## What needs to be done:
Search the data below for lines that include the word "protection" and state how many there are, nothing else.

(Information given Opens)

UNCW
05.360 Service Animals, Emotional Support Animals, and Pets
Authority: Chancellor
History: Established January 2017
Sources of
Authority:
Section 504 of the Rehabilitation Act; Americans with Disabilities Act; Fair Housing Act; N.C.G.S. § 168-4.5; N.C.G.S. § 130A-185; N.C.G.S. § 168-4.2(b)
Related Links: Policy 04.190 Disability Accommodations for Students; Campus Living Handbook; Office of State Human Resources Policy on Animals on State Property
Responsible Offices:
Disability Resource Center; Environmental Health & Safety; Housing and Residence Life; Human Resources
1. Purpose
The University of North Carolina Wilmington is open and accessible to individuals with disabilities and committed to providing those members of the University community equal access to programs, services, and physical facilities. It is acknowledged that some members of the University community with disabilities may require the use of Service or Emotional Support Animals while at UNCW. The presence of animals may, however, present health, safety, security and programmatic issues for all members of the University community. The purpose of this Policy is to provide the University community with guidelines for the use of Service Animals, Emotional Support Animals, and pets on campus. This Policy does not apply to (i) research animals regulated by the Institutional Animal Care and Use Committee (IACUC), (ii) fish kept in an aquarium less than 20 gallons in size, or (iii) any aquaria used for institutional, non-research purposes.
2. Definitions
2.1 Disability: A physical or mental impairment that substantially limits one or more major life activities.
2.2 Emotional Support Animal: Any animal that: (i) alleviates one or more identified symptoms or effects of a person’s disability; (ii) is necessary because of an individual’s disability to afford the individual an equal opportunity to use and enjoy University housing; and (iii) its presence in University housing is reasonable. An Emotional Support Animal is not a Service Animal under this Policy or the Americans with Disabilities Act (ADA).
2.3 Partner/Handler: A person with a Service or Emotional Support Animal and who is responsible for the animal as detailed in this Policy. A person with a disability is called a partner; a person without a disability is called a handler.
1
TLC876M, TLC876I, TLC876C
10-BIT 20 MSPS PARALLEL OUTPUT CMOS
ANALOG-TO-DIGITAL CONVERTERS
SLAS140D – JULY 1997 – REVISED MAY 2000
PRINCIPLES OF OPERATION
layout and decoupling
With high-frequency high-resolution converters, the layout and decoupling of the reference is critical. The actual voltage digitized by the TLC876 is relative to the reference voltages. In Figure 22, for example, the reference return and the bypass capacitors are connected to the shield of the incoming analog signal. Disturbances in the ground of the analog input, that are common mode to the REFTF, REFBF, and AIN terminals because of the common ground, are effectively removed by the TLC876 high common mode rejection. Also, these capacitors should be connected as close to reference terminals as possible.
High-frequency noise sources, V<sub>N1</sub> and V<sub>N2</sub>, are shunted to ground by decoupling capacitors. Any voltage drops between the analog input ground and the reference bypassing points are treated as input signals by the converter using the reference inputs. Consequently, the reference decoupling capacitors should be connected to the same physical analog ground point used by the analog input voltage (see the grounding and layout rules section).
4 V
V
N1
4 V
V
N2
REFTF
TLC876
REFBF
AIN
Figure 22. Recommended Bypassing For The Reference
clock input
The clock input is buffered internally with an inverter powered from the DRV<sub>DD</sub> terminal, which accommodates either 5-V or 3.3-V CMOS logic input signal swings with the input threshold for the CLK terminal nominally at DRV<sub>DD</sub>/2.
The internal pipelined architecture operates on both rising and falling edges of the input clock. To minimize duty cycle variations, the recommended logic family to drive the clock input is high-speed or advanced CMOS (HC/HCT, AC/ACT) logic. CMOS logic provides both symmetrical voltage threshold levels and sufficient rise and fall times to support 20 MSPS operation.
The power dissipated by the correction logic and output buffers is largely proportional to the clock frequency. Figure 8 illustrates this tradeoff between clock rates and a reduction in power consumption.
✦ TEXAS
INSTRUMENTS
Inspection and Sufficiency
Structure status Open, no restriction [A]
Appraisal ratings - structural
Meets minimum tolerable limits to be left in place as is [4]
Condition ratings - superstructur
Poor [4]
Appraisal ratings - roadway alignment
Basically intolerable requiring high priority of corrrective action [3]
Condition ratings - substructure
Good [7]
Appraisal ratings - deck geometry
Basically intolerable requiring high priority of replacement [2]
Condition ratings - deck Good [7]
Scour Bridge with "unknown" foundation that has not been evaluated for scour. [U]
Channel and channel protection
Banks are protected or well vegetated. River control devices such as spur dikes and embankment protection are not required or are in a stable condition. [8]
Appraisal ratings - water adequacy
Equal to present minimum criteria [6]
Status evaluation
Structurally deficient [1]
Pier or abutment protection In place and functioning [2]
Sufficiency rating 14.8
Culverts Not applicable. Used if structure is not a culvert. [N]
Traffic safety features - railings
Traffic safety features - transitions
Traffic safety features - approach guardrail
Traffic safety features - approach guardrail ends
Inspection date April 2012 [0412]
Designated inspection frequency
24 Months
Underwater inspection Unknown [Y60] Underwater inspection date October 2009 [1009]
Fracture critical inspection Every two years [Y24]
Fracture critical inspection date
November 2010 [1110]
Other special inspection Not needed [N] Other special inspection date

(Information given Closes)

## Reply to the exercise:
3